- New York Court Not so Goo-goo over Gaga - An Update to the FLSA Monster
- September 20, 2013 | Author: Boyd A. Byers
- Law Firm: Foulston Siefkin LLP - Wichita Office
We previously covered the Lady Gaga FLSA saga. As an update, earlier this week (September 10), the Southern District of New York addressed Stefani Germanotta’s (aka “Lady Gaga”) motion to dismiss claims brought by her former personal secretary under the Fair Labor Standards Act (FLSA) and the New York Labor Law (NYLL). Jennifer O’Neil claimed that Gaga failed to pay her overtime wages when she was on-call 24/7 while on tour with Gaga.
O’Neil claims that Gaga required her to be “working and/or on call every hour of every day” during her employment. On tour, O’Neil had various responsibilities, including handling communications, cleaning Gaga’s hotel room, ensuring Gaga was “hopefully” on time to places, making sure Gaga ate and drank when she needed, and handling Gaga’s extensive luggage-generally twenty bags. According to O’Neil, Gaga would wake her during the night to take out a DVD and replace it with another because Gaga was “tired” of the movie she was watching.
Allegedly, when Gaga re-hired O’Neil, they did not discuss any payment terms. O’Neil had previously worked a short stint for Gaga at $1,000 per week.

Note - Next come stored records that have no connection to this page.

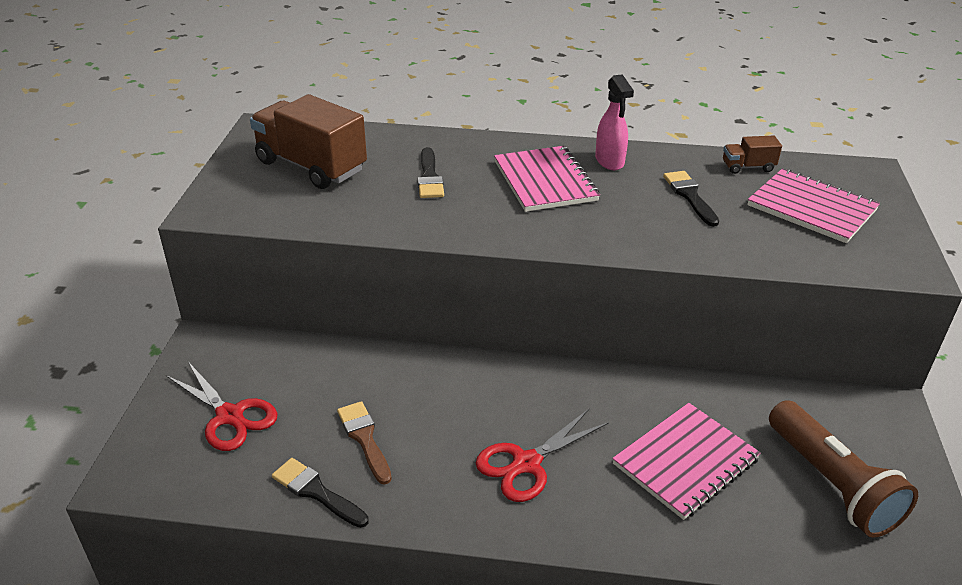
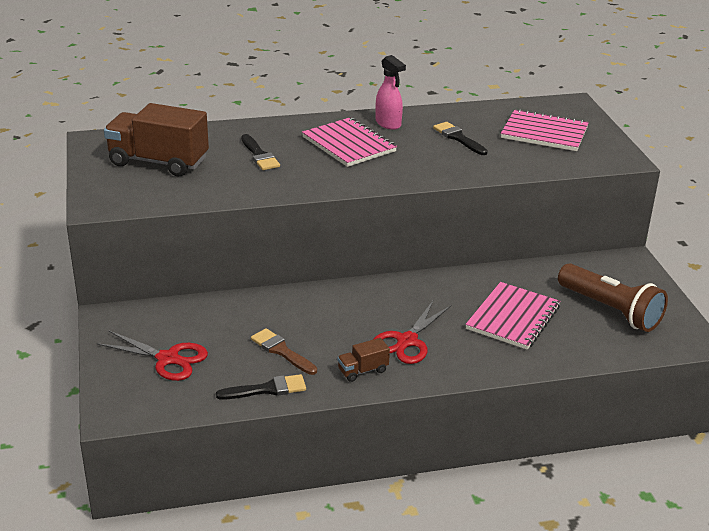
camera: 20 degrees left, 5 degrees down
black brush [272,458,369,528] -> black brush turned 150 degrees clockwise [216,374,306,400]
brown truck [723,136,782,174] -> brown truck moved to [337,338,390,382]

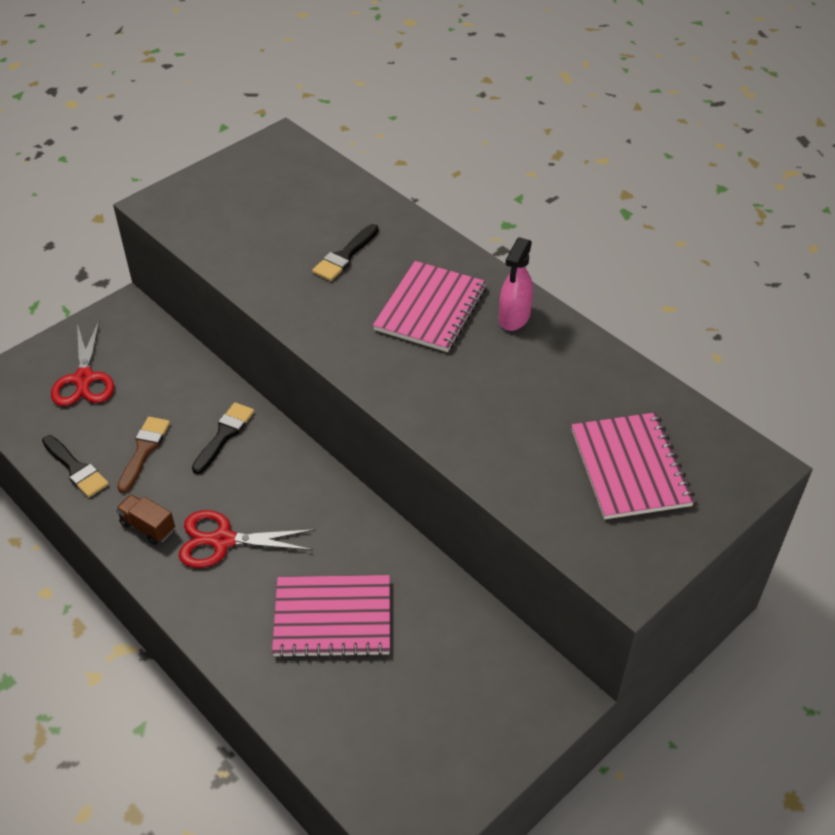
camera: 60 degrees right, 15 degrees up
brown truck [104,103,209,176] -> none
black brush [433,122,488,155] -> black brush moved to [192,402,254,474]
brown flashlight [558,263,668,332] -> none

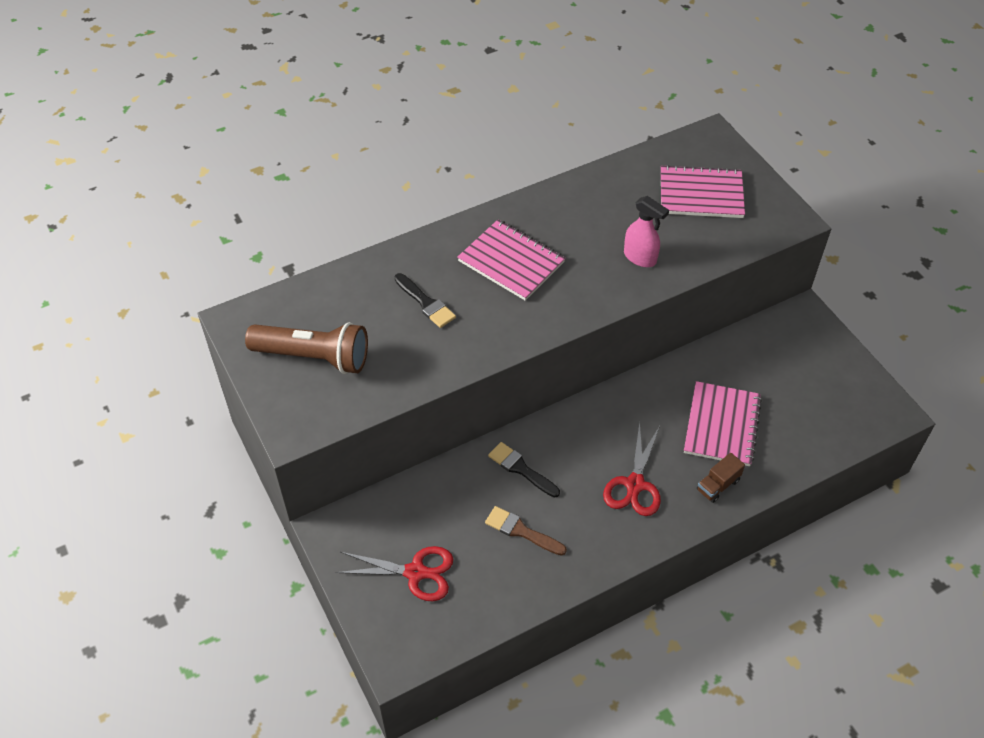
camera: 75 degrees left, 5 degrees up
black brush [42,435,109,498] -> none
brown truck [116,494,175,545] -> brown truck moved to [697,453,745,503]
pink spray bottle [499,237,533,331] -> pink spray bottle moved to [624,196,669,267]
none -> brown flashlight [245,322,368,374]

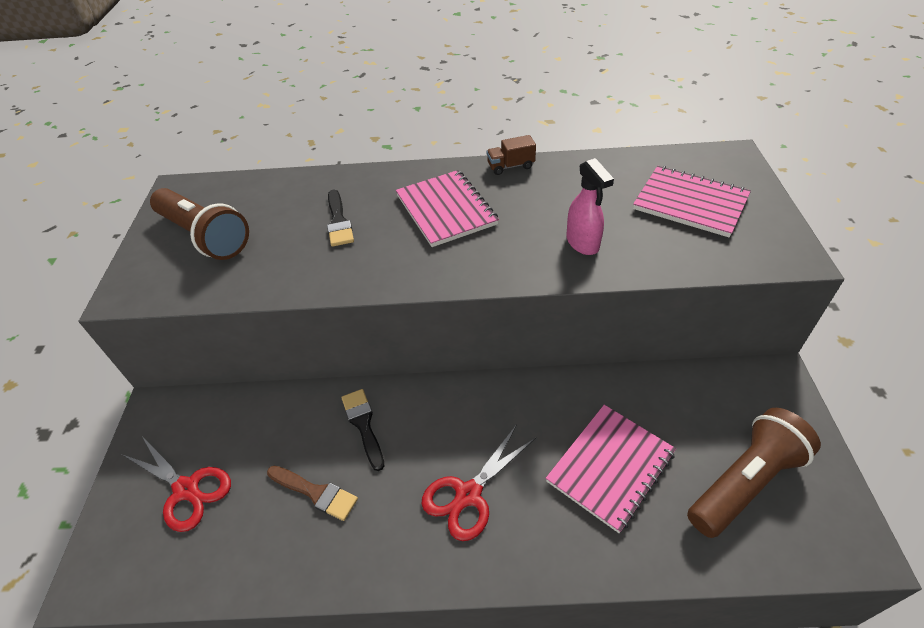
camera: 30 degrees right, 5 degrees down
brown brush [485,506,567,556] -> brown brush turned 150 degrees clockwise [267,466,358,521]
brown truck [697,453,745,503] -> brown truck moved to [487,135,536,175]
none -> brown flashlight [687,408,821,538]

O’Neil was told a few weeks into the job in 2010 that she would receive a salary of $75,000 annually, but nothing was said regarding overtime.
The court granted defendants motion in part holding that the NYLL applied only to work performed in New York. The fact that O’Neil was domiciled and resided there was irrelevant for work performed elsewhere.
Gaga’s motion to dismiss was denied as to O’Neil’s claim for unpaid wages for on-call time. In its decision, the court noted that “on-call time can constitute work and is compensable under the FLSA where the employer restricts an employee’s ability to use the time freely for his or her own benefit.” This includes periods of inactivity that are unpredictable and usually of short duration as the employee is unable to effectively use that time for his own purpose.
This case serves as a reminder to employers to freshen up on over-time requirements under the FLSA, as well as under the Kansas Wage Payment Act. Remember, just because an employee is salaried, doesn’t mean that over-time never has to be paid. Additionally, whether a person qualifies as salaried and exempt from over-time requirements depends on the salary and job duties, not on the employee’s job title.